AtFH5 and AGP23 work together to regulate cell wall composition and the proposed working model. (A) Immunolabeling of pollen tubes of wild type, atfh5-3, agp23-2, and the atfh5-3 agp23-2 double mutant using the LM2 antibody. Bar, 5 μm. (B) Quantitative analysis of the relative fluorescence intensity of LM2. (C) Immunolabeling of pollen tubes of wild type, atfh5-3, agp23-2, and atfh5-3 agp23-2 using the JIM7 antibody. Bar, 5 μm. (D) Quantitative analysis of the relative fluorescence intensity of JIM7. (E) Immunolabeling of pollen tubes of wild type, atfh5-3, agp23-2, and atfh5-3 agp23-2 using the JIM5 antibody. Bar, 5 μm. (F) Quantitative analysis of the relative fluorescence intensity of JIM5. (G) Aniline blue staining of pollen tubes in wild type, atfh5-3, agp23-2, and atfh5-3 agp23-2. Bar, 5 μm.
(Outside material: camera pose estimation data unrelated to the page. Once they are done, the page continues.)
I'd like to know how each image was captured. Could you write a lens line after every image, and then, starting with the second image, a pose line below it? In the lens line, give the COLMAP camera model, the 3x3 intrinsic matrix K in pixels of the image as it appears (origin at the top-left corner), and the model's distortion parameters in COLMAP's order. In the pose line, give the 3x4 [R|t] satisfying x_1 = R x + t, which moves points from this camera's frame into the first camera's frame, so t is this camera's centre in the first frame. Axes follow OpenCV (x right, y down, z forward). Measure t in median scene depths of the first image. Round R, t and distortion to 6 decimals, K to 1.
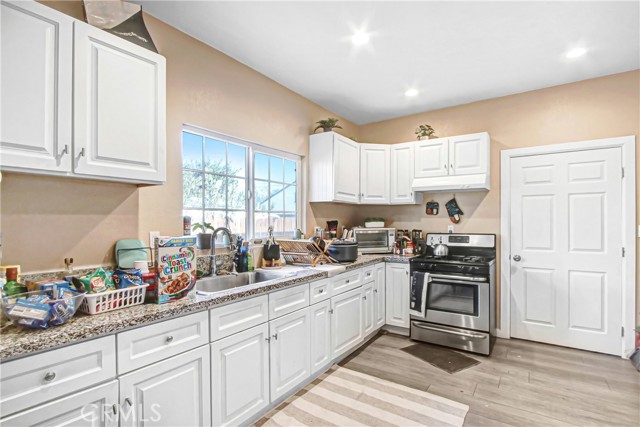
lens RADIAL K [[311.7, 0, 302.6], [0, 311.7, 217.7], [0, 0, 1]] dist [-0.002144, -0.000100]
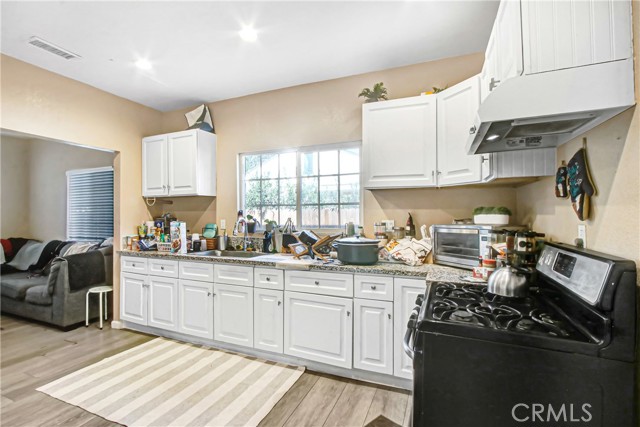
lens RADIAL K [[301.5, 0, 320.0], [0, 301.5, 213.5], [0, 0, 1]] dist [-0.000757, -0.000051]
pose [[0.234619, -0.007076, -0.972062, 1.090520], [0.010152, 0.999937, -0.004829, 0.017784], [0.972034, -0.008735, 0.234676, 0.917331]]
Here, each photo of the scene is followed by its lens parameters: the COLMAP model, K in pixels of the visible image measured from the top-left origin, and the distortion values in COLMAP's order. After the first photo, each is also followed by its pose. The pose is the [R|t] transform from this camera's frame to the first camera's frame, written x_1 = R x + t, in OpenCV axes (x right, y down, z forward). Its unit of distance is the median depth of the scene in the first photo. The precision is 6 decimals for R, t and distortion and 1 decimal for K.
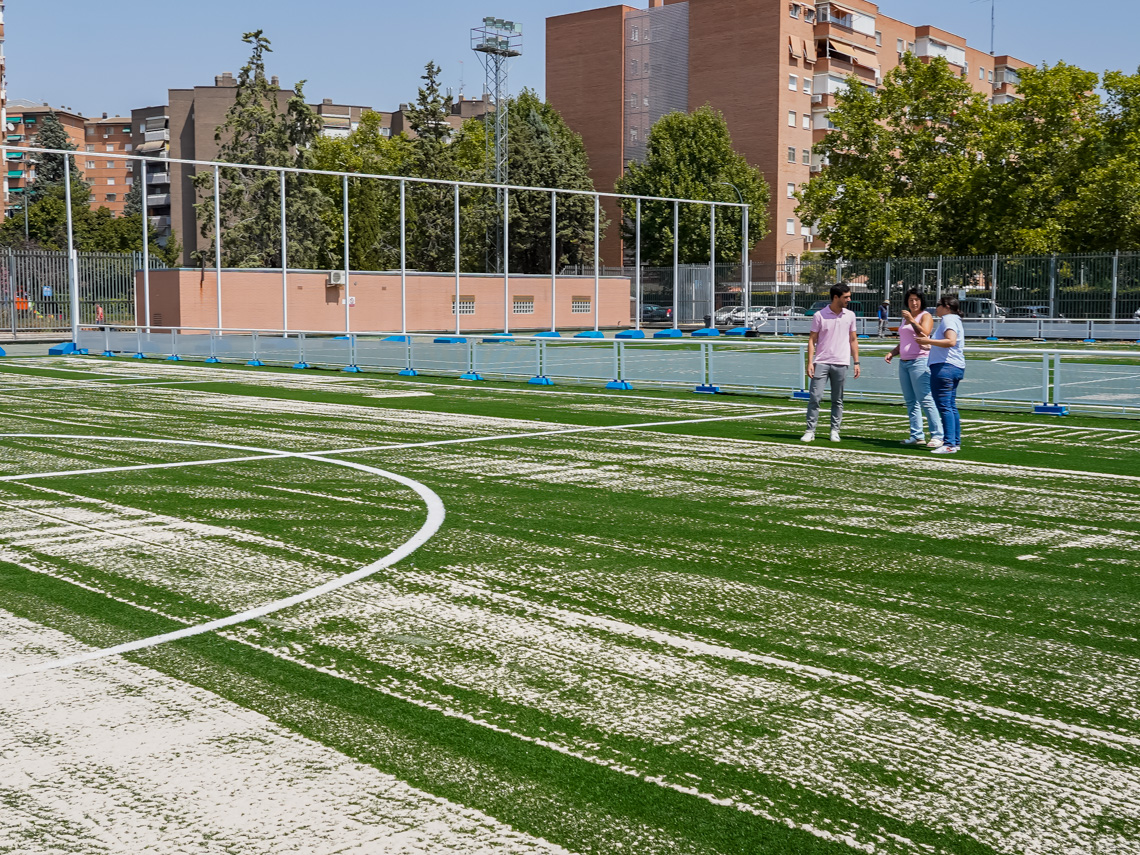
lens RADIAL K [[1292.7, 0, 569.7], [0, 1292.7, 427.9], [0, 0, 1]] dist [0.007536, 0.000000]
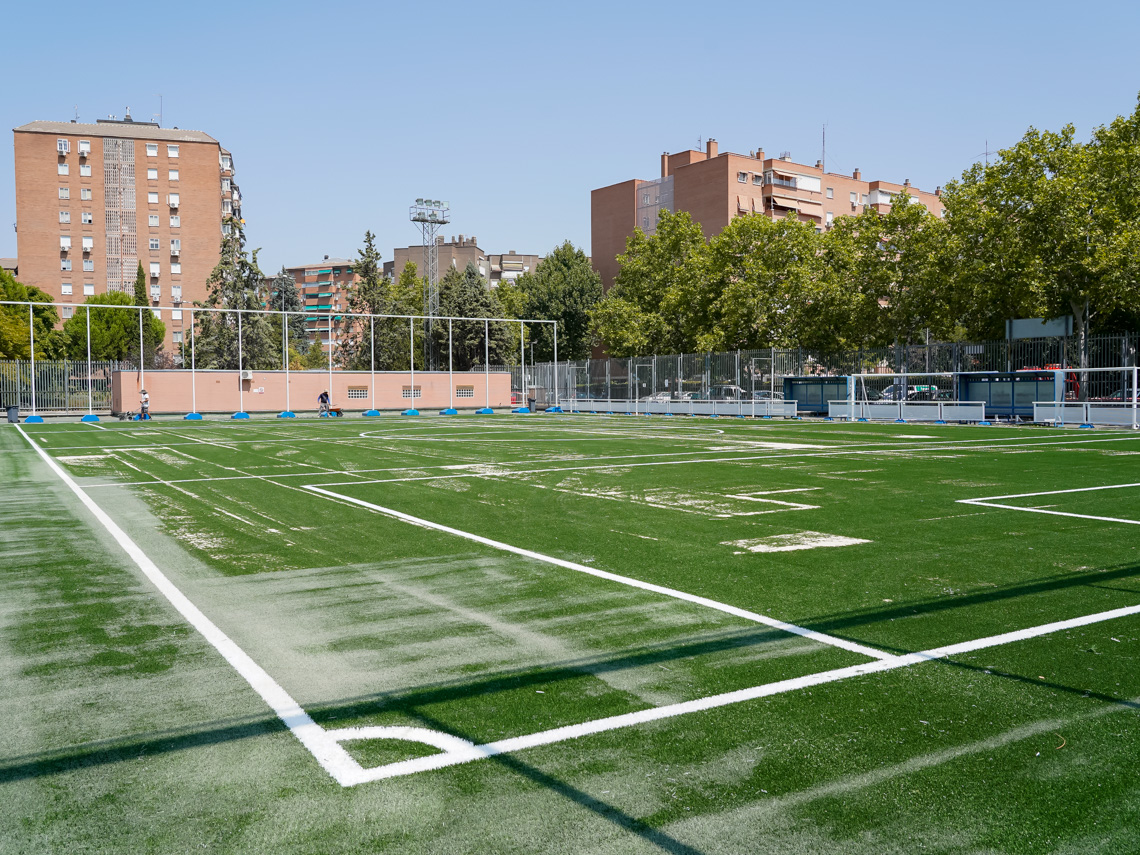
lens RADIAL K [[955.5, 0, 570.4], [0, 955.5, 427.2], [0, 0, 1]] dist [-0.001876, 0.001027]
pose [[0.972297, 0.004682, -0.233702, 0.229384], [-0.018697, 0.998154, -0.057792, 0.001869], [0.233000, 0.060561, 0.970589, -0.002446]]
The white dotted lines indicate the analysis region of the fluorescence intensity in A, C, E, and G. (H) Quantitative analysis of the relative fluorescence intensity of Aniline blue. Values in B, D, F, and H are means ± SD and the lowercases indicate P < 0.05, one-way ANOVA. (I–K) The proposed working model for AtFH5-mediated recruitment, transport, and deposition of AGP23 during pollen germination and tube growth. First, AtFH5 localizes at secretory vesicles and promotes actin polymerization to drive vesicle trafficking during pollen germination; meanwhile, AtFH5 recruits cell wall components, like AGP23, to these vesicles via its ECD and the EXT motif (I and J). Second, the AtFH5-labeled vesicles carry AGPs to the cell surface destination and determine their disposition at cell wall of growing tips (J and K). Third, loss of AtFH5, ECD, or the EXT motif disrupts the transport and deposition of AGP23, and finally alters cell wall composition and the tip growth of pollen tubes (J and K).